EXTRACT TO READ: Begin
Furthermore, the “Gradient Norm” (a measure of how steep/unstable the optimization landscape is) is much lower for the neural model, making the optimization much more likely to find a global optimum rather than getting stuck in local pits.
Part 4: From Simulation to Reality
A simulation is only useful if it translates to the real world. The researchers 3D-printed their optimized designs using TPU (Thermoplastic Polyurethane).
But how do you print “variable stiffness” with a single material?
Printing Microstructures
The team modulated the effective stiffness (Young’s modulus) by changing the infill density and wall loops of the 3D print.

- Flexure Joints: Stiffness is controlled by the number of “wall loops” (perimeter shells). More loops = stiffer hinge (Figure 5b).
- Segment Blocks: Stiffness is controlled by the infill percentage (how much empty space is inside). Higher infill = harder block (Figure 5c).
They calibrated the printer output to match the simulation range (0.7 to 24 MPa) and printed the optimal design found by the neural network.
Experiments and Key Results
The researchers compared three main gripper types:
- Rigid: A standard hard gripper.
- Soft: A gripper with uniform low stiffness.
- Optimized: The co-designed gripper with variable stiffness.
Simulation Success
In simulation, they tested the grippers on both “in-domain” objects (seen during training) and “out-of-domain” objects (new shapes/masses).

Table 1 shows the results. The Jointly Optimized method achieved the highest success rates across the board.
EXTRACT TO READ: End
EXTRACTED RECORDS: Begin
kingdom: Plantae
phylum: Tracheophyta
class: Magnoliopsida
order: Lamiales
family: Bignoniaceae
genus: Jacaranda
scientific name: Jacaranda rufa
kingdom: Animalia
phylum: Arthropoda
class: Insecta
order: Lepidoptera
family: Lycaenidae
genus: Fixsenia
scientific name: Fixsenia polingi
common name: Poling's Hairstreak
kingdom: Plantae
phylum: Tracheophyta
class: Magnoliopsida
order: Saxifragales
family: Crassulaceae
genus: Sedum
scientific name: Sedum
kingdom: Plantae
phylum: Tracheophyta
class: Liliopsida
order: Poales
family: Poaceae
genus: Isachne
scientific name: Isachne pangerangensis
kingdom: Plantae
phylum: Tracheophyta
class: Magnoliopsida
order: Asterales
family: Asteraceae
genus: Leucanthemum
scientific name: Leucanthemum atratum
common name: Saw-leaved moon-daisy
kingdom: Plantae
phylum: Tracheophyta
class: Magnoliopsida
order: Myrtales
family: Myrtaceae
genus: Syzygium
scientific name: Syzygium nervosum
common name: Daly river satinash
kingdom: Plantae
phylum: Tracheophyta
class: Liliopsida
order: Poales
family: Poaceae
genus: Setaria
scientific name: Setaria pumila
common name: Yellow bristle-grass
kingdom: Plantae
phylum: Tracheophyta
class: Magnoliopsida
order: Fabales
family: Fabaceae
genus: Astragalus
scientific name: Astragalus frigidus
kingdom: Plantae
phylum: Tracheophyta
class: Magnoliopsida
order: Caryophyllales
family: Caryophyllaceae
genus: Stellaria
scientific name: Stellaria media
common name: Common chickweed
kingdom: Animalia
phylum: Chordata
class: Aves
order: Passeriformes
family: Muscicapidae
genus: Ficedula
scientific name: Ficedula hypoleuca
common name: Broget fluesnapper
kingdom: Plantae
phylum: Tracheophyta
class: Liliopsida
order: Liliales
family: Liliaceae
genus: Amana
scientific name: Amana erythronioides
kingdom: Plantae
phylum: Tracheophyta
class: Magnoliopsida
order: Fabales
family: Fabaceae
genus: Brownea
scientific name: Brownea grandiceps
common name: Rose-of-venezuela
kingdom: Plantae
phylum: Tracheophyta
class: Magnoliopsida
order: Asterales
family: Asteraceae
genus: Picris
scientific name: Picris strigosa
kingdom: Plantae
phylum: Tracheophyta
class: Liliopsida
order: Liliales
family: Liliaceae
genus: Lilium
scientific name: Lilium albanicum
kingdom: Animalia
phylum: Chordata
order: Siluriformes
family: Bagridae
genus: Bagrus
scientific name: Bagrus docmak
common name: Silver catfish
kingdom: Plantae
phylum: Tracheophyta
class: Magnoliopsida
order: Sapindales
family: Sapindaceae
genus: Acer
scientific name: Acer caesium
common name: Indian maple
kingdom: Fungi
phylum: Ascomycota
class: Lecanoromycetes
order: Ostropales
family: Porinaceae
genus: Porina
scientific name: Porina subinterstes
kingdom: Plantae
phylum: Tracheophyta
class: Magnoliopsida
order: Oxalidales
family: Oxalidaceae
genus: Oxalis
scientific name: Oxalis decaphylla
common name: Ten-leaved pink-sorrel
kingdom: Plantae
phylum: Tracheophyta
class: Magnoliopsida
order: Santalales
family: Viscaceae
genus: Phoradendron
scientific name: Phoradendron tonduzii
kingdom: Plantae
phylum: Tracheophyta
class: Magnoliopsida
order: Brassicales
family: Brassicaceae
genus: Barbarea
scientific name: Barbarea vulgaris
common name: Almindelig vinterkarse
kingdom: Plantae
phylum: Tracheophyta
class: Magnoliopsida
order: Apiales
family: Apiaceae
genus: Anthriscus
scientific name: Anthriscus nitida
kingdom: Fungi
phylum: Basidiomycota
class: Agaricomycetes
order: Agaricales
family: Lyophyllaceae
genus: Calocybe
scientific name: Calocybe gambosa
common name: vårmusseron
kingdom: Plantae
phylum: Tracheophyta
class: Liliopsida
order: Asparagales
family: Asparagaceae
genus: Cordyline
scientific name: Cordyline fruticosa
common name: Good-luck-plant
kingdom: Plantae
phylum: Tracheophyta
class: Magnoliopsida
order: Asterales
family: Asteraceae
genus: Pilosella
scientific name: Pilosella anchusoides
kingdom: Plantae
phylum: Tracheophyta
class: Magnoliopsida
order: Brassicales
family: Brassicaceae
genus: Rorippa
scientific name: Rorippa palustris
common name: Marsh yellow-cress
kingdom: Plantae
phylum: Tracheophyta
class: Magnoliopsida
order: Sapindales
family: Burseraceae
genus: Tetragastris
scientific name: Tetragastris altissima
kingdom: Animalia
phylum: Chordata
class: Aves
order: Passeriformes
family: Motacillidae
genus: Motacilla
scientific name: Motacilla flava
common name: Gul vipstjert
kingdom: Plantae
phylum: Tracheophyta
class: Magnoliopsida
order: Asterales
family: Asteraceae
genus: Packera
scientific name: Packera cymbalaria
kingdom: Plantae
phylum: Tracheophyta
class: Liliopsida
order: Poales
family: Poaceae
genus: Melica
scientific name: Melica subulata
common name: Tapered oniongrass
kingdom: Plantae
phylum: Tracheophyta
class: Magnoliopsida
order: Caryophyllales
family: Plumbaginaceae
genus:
EXTRACTED RECORDS: End
• [THINGS TO DO]:
(a) Summarize the gripper excerpt above in two sentences.
(b) Quote the stretch of the gripper excerpt from "- Segment Blocks: Stiffness" through "uniform low stiffness.".
(c) According to the gripper excerpt, what material did the researchers use to 3D-print their optimized designs?

• [RESPONSES IN ORDER]:
(a) The researchers 3D-printed their optimized gripper designs in TPU, varying effective stiffness through wall loops for flexure joints and infill percentage for segment blocks, calibrated to the simulation range of 0.7 to 24 MPa. In simulation tests comparing rigid, soft, and optimized grippers on in-domain and out-of-domain objects, the Jointly Optimized method achieved the highest success rates across the board.

(b)
- Segment Blocks: Stiffness is controlled by the infill percentage (how much empty space is inside). Higher infill = harder block (Figure 5c).
They calibrated the printer output to match the simulation range (0.7 to 24 MPa) and printed the optimal design found by the neural network.
Experiments and Key Results
The researchers compared three main gripper types:
- Rigid: A standard hard gripper.
- Soft: A gripper with uniform low stiffness.

(c) They used TPU (Thermoplastic Polyurethane).